Now that I’ve moved to the CD world and almost everything is high quality, such recordings are no longer rare. In fact, I’ve only got a couple of these shows on CD and the tapes have long since been given away. But it still brings fond memories. Some of the only ones from that small chunk of time I spent in Texas.

It’s a great performance too. “Rainbow’s Cadillac” is one of Bruce’s finest songs, and an excellent jamming song done live. He pretty much nails the sucker. The sound is great and there is an energy at these shows that this was a new Bruce. Great stuff folks.

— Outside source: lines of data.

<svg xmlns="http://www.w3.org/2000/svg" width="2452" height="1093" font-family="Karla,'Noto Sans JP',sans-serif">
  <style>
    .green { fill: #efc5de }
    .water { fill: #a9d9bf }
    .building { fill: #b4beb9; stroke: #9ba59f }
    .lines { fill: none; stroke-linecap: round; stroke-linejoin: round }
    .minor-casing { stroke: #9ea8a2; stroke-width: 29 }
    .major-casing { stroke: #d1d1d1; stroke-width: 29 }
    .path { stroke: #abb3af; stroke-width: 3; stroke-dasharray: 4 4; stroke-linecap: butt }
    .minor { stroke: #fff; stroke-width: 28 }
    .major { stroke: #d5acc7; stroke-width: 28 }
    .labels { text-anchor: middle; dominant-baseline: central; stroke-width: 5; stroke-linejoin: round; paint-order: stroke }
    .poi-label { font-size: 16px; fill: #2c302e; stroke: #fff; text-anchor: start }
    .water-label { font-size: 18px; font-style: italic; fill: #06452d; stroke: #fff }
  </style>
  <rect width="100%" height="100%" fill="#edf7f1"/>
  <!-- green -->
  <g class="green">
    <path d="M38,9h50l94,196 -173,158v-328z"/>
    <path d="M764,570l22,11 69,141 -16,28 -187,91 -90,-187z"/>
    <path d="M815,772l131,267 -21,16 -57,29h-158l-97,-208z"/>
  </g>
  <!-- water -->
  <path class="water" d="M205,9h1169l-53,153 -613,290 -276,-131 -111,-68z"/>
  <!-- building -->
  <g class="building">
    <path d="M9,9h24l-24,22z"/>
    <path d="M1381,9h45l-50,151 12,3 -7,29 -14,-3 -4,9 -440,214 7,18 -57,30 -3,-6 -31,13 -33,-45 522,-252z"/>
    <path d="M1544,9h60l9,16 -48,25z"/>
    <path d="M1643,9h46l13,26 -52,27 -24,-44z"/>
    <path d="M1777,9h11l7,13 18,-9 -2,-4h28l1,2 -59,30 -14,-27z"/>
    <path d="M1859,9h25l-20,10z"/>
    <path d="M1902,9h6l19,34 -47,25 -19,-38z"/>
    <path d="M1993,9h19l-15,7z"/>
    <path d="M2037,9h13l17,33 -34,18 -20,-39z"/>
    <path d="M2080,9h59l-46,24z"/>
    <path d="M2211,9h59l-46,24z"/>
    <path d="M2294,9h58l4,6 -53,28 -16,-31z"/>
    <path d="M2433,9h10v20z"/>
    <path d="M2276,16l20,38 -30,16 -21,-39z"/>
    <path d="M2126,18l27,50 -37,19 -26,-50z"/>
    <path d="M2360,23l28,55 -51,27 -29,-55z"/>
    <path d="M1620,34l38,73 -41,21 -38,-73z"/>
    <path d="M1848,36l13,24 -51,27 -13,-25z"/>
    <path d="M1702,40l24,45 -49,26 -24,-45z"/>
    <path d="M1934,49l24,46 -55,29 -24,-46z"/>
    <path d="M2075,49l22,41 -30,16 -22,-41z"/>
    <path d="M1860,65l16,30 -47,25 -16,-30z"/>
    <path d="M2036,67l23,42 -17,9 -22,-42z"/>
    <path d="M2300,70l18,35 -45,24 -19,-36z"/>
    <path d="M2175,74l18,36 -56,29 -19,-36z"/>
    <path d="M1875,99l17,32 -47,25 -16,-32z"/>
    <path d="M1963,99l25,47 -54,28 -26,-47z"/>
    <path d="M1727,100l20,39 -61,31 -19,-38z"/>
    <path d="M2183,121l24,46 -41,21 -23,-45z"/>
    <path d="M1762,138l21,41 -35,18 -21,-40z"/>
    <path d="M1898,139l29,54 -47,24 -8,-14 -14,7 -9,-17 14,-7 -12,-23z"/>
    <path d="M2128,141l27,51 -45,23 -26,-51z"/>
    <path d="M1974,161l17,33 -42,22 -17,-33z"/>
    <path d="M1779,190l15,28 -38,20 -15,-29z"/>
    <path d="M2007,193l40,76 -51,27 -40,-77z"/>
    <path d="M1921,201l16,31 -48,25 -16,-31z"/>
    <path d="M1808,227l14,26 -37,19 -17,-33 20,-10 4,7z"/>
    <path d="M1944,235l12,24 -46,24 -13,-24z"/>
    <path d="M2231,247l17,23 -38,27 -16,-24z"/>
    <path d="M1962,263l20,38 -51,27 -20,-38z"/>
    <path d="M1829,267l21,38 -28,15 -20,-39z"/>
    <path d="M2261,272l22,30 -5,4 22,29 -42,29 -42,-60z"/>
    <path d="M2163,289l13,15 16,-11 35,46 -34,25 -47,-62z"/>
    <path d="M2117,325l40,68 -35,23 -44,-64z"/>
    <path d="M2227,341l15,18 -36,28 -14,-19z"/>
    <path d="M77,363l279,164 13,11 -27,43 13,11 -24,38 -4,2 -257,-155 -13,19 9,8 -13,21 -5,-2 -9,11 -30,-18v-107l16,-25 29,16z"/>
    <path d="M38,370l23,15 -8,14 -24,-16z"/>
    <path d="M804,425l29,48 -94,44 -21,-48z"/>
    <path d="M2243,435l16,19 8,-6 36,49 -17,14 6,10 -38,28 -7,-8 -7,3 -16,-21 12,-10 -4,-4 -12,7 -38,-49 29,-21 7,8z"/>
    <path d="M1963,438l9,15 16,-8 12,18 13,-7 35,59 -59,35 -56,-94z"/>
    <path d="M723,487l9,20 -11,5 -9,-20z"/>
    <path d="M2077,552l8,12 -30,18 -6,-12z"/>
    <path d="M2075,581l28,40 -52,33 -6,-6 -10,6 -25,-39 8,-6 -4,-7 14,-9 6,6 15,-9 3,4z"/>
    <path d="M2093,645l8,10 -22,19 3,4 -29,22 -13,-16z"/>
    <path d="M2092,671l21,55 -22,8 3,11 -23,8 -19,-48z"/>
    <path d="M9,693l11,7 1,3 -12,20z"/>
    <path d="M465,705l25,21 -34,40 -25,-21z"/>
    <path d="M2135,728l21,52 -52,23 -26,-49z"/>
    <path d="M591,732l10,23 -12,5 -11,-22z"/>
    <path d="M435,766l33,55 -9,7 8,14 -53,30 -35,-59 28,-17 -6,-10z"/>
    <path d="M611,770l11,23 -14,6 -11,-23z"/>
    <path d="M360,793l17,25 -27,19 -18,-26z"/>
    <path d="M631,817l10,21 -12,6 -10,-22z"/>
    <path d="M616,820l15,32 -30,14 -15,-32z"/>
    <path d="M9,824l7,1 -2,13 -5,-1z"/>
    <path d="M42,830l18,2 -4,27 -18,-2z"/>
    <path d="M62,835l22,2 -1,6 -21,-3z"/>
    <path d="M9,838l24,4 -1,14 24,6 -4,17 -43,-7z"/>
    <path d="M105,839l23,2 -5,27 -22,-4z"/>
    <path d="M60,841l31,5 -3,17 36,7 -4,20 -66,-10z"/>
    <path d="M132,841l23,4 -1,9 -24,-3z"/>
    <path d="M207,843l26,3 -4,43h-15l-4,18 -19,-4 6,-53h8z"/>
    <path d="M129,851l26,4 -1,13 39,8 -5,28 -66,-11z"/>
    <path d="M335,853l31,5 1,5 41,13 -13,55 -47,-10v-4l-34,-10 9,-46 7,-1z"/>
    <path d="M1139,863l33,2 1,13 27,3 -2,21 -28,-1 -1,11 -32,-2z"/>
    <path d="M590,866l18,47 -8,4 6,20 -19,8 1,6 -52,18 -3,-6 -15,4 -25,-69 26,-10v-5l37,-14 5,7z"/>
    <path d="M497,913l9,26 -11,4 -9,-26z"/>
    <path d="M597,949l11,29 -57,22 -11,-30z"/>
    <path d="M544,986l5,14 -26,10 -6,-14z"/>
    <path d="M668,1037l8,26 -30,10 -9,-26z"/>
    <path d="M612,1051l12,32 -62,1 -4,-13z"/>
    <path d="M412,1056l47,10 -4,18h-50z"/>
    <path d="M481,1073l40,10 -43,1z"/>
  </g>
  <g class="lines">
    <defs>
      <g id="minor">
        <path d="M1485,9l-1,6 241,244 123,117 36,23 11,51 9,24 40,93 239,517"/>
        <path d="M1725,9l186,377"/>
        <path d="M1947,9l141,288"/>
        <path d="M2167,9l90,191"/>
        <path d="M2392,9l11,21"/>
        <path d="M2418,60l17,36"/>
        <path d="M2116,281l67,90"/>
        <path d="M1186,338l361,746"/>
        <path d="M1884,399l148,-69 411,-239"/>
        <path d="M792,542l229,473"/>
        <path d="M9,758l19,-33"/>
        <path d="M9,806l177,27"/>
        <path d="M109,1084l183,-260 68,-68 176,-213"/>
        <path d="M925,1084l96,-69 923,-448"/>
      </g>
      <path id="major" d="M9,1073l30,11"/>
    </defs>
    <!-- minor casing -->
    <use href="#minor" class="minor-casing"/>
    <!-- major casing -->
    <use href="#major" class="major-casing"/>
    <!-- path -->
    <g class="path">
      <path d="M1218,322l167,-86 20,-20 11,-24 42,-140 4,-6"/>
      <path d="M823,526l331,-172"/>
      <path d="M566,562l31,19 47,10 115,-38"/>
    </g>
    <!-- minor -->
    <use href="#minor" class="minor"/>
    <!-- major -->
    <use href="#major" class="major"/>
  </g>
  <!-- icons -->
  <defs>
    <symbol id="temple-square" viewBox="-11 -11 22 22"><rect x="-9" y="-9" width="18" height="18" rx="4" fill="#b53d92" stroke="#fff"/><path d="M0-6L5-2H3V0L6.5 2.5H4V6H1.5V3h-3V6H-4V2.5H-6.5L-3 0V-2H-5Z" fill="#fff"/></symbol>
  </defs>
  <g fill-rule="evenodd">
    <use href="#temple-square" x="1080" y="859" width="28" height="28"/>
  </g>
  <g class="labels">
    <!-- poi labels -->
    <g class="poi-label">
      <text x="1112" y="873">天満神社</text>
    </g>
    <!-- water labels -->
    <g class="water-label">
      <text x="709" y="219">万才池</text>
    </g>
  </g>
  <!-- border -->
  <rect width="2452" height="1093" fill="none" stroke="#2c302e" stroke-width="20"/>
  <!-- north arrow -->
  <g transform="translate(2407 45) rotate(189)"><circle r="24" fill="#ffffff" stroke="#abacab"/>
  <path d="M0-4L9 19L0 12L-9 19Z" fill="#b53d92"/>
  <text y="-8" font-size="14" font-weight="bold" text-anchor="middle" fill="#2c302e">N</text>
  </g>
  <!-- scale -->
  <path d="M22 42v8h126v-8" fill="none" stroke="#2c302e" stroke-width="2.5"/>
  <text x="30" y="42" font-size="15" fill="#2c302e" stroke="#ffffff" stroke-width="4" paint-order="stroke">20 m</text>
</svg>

“Can’t Stand Me Now” – Libertines
From the Libertines

Peter Doherty, lead singer of the Libertines, and now Babyshambles, is a pretty danged good musician/songwriter but has so thoroughly screwed up his life that it’s all kinds of sad. We don’t hear much about him on this side of the ocean, but in England, he’s all sorts of tabloid fodder, what with the heroin addiction, the multiple arrests, and his off-and-on relationship with Kate Moss.

The Libertines were an excellent British, indie rock outfit, that broke up in, well, tabloid fodder. This is a really great upbeat, heavy drum, pop song. Maybe that’s not very indie rock of them, but a good pop song is a good pop song. And 9 times out of 10 I’ll take a good pop song over a great classical, jazz, or obscure rock song.

“Dead Flowers” – The Rolling Stones
From Sticky Fingers

The first time I ever heard this song was through a live performance by Townes Van Zandt over the closing credits of The Big Lebowski. I hunted the song down and eventually got the Rolling Stones album. Yeah, I know I’m a little behind on the Stones, but I’m slowly catching up with them.

Great freaking song. What more can be said? One of my all-time favorites. It’s a favorite daydream to learn to play this song (when I learn to play an instrument) and please the crowd (for of course I’ll make it big as a musician) when I whip it out.

“Turn On Your Lovelight” – Blues Brothers
From Blues Brothers 2000

This is an old blues number, but I know it mainly through the Grateful Dead. Pig Pen used to do these half-hour rave-ups to it. He’d rap along about women and drinking and whatever while the Dead freaking took off behind him. If I could go back in time I’d go back to 1968-69 San Francisco and groove to Pig taking off on this song. The tapes simply can’t do him justice.

The Blues Brothers don’t do the song justice. Man I dig the Brothers, and the original movie is a classic. The sequel had some good moments but sorely missed John Belushi. I miss Pig Pen on this song. It’s got all kinds of cool bluesmen playing along, but it ain’t got no soul.